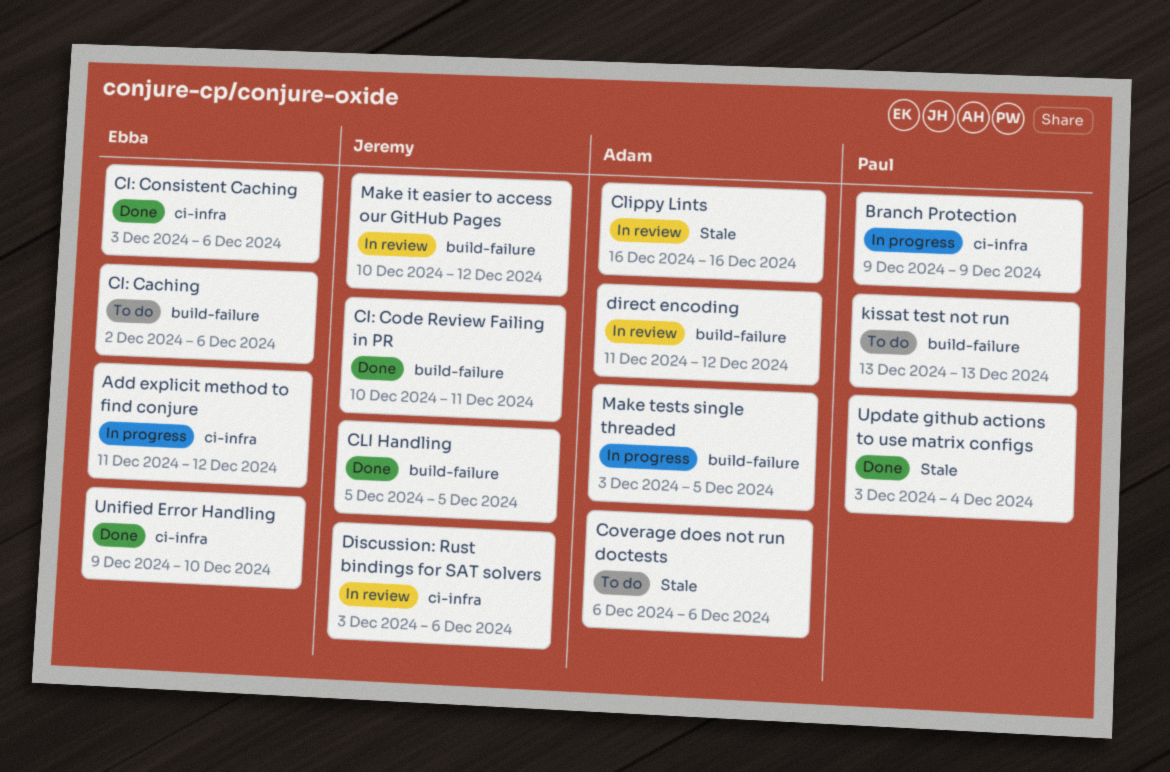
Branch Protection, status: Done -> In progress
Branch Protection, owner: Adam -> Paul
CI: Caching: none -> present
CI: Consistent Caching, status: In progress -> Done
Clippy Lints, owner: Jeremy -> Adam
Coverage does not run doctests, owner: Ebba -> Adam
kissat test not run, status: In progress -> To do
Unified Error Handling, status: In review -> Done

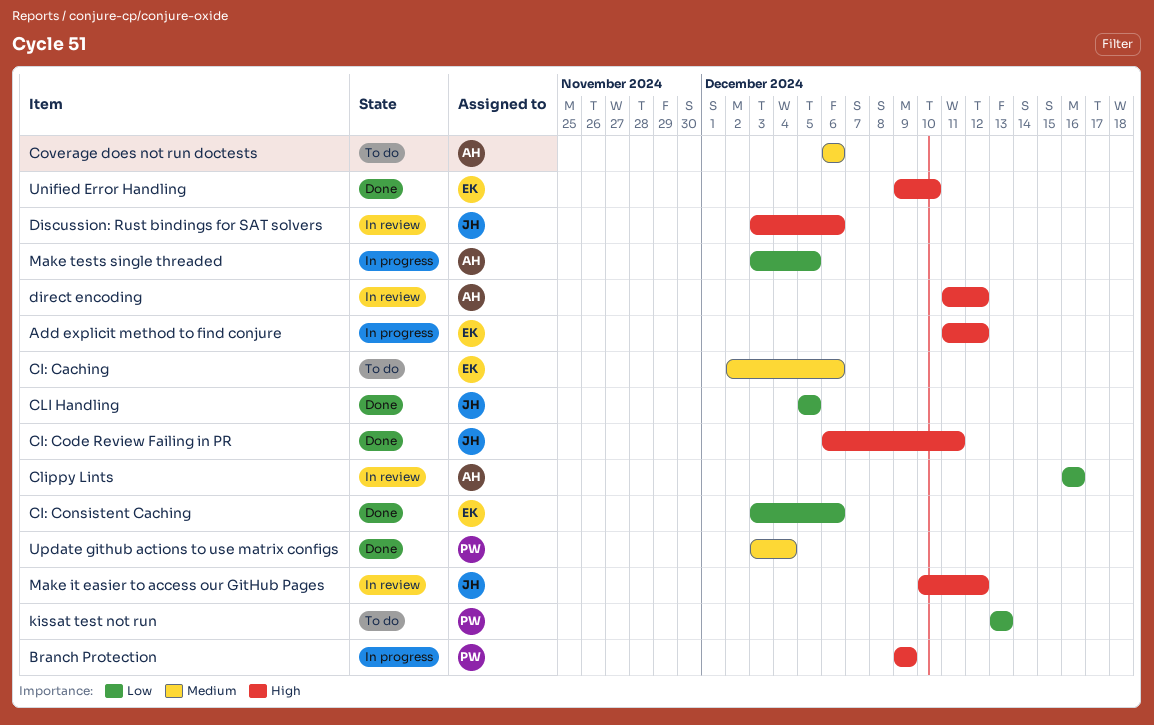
CI: Code Review Failing in PR, start: Dec 10 -> Dec 6

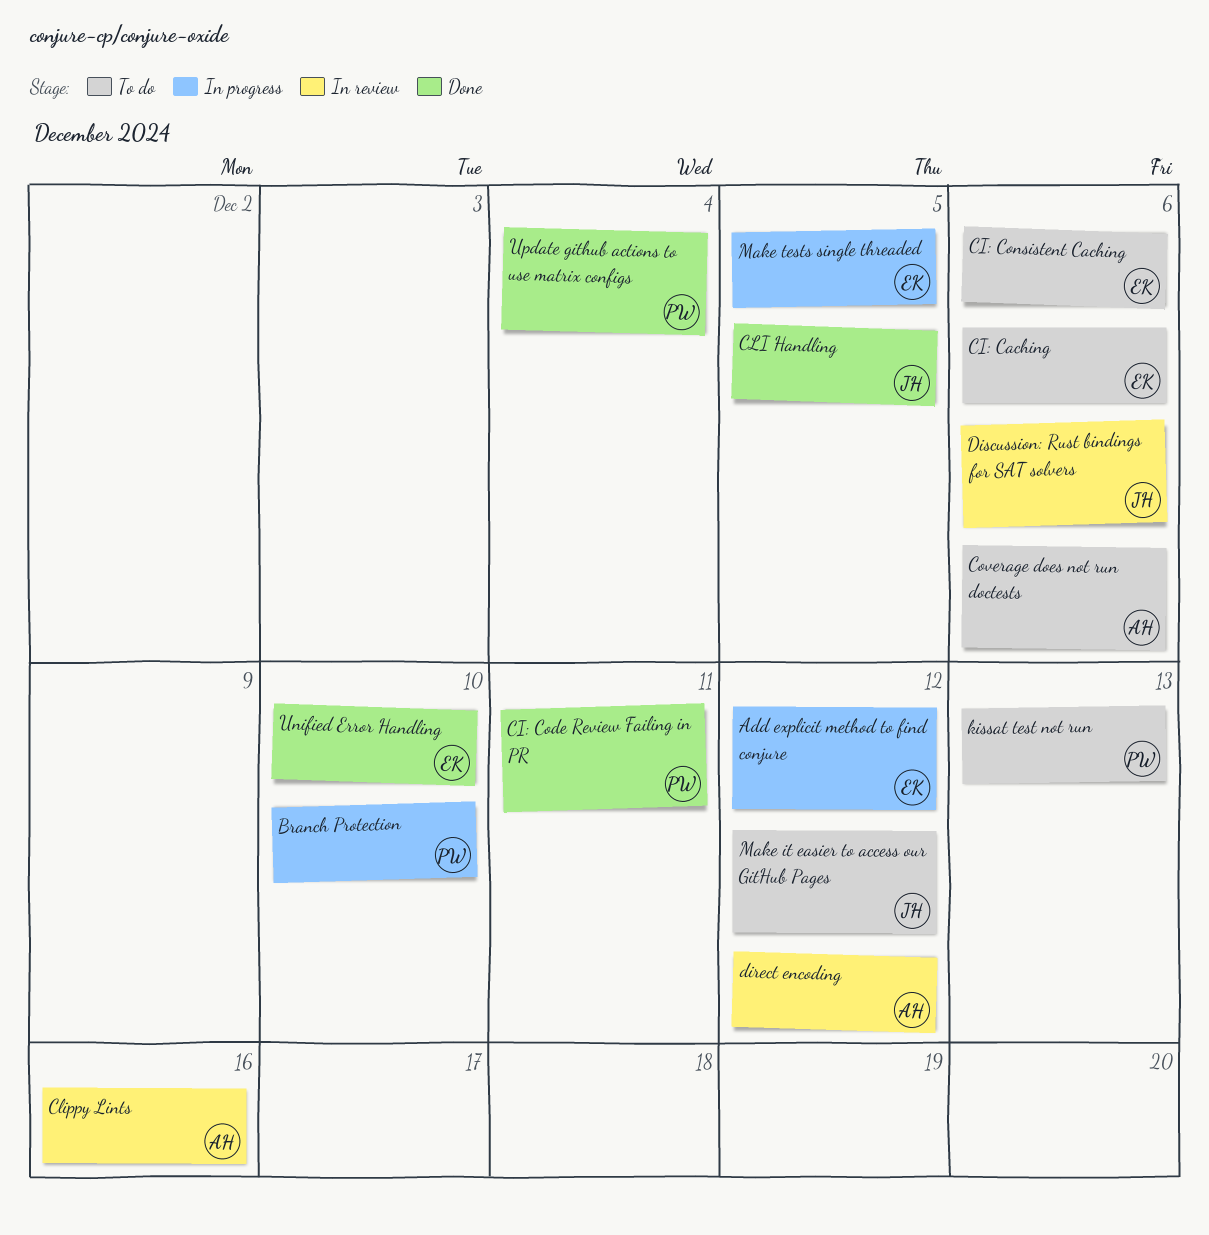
Branch Protection, due: Dec 9 -> Dec 10
CI: Code Review Failing in PR, owner: JH -> PW
CI: Consistent Caching, status: Done -> To do
Make it easier to access our GitHub Pages, status: In review -> To do
Make tests single threaded, owner: AH -> EK

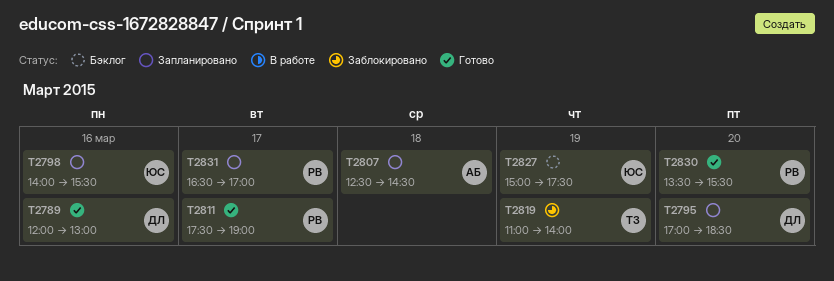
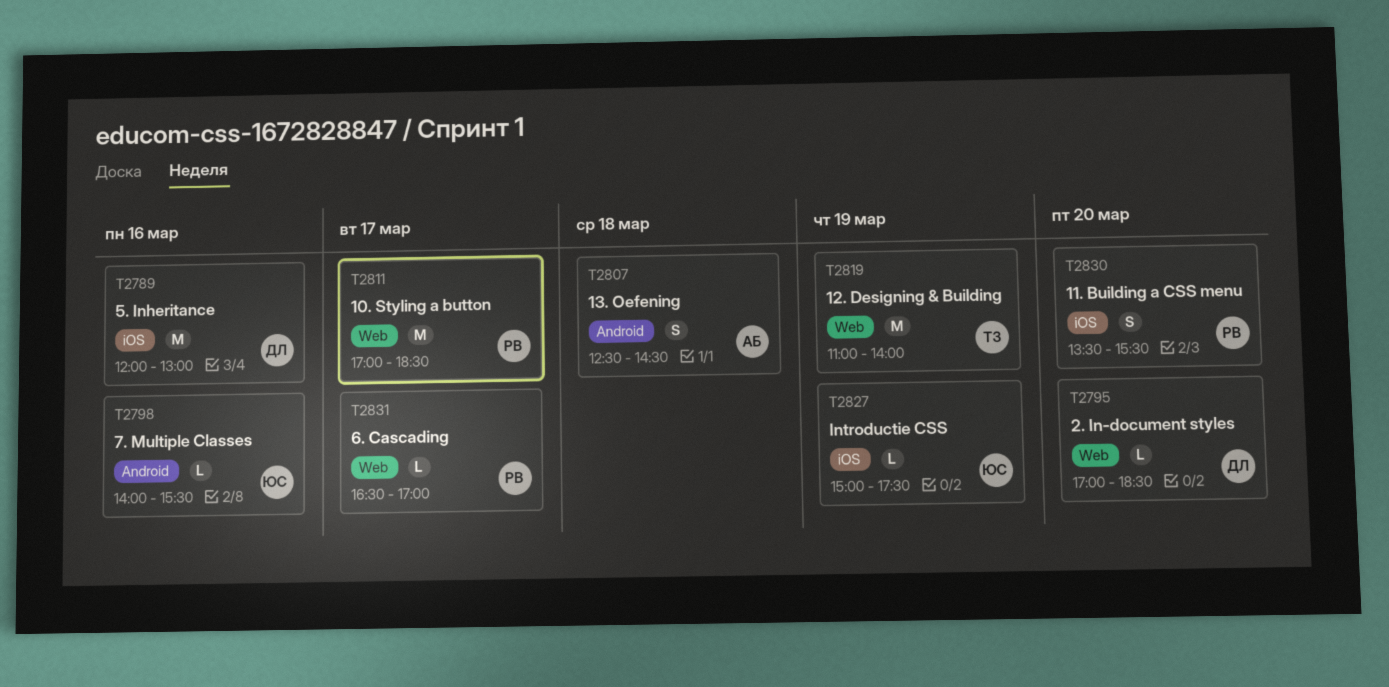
T2811, begins: 17:30 -> 17:00
T2811, ends: 19:00 -> 18:30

- - -

■ WHAT TO DO: Could the data above be reproduced exactly, with the pictures left out?

■ OUTPUT OF THE TASK:
Branch Protection, status: Done -> In progress
Branch Protection, owner: Adam -> Paul
CI: Caching: none -> present
CI: Consistent Caching, status: In progress -> Done
Clippy Lints, owner: Jeremy -> Adam
Coverage does not run doctests, owner: Ebba -> Adam
kissat test not run, status: In progress -> To do
Unified Error Handling, status: In review -> Done

CI: Code Review Failing in PR, start: Dec 10 -> Dec 6

Branch Protection, due: Dec 9 -> Dec 10
CI: Code Review Failing in PR, owner: JH -> PW
CI: Consistent Caching, status: Done -> To do
Make it easier to access our GitHub Pages, status: In review -> To do
Make tests single threaded, owner: AH -> EK

T2811, begins: 17:30 -> 17:00
T2811, ends: 19:00 -> 18:30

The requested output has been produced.